Article ID: | iaor20051425 |
Country: | United Kingdom |
Volume: | 55 |
Issue: | 4 |
Start Page Number: | 361 |
End Page Number: | 374 |
Publication Date: | Apr 2004 |
Journal: | Journal of the Operational Research Society |
Authors: | Perry W.L., Sullivan T.J. |
Keywords: | statistics: general |
Data collected on known terrorist organizations allow intelligence agencies to build a statistical database of features for each group and an observed level of development of chemical, biological, radiological, or nuclear (CBRN) weapons. For the intelligence analyst, a statistical exploration of the structure of the multivariate data is helpful for determining which subset of features – and the relative contribution of each feature in the subset – best discriminate between levels of CBRN weapons development.
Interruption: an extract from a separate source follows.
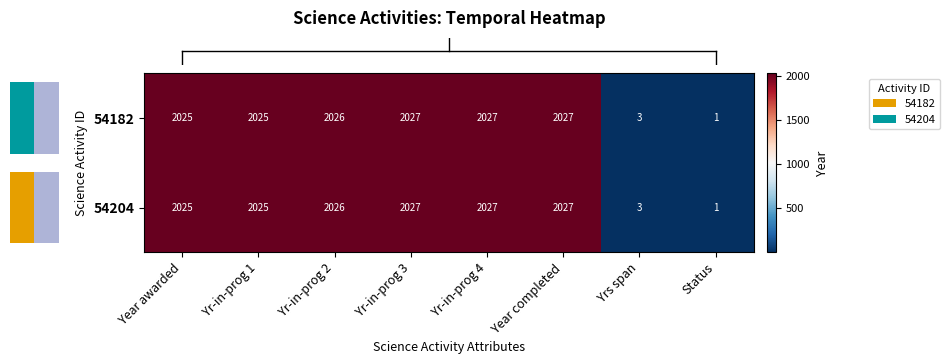

What is the difference between the maximum and minimum values in the 54204 series?

2026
The resulting function that is used to discriminate between CBRN development levels is called the ‘classifier’. Once the appropriate subset of indicators has been identified and a classifier developed, intelligence agencies will be better able to focus their information gathering and to assess the effect that changes in a terrorist group's features will have on their CBRN weapons development. Additionally, the classifier will enable the intelligence agency to predict the CBRN weapons development level of terrorist group where the feature set of the group is known but the level is unknown. In this analysis, we compare three approaches for building a classifier that best predicts CBRN weapons development levels using a training set with 45 observations; (1) heuristic pattern recognition approach that couples a weighted Minkowski distance metric with a nonparametric kernel-based classification method, (2) classification trees, and (3) discriminant analysis. Where possible, cross-validation is conducted on the data to ensure that the resulting classifier is not overly dependent on the training set. This initial analysis provides some interesting results and suggests a reasonable starting point for finding structure in the data as more observations are added.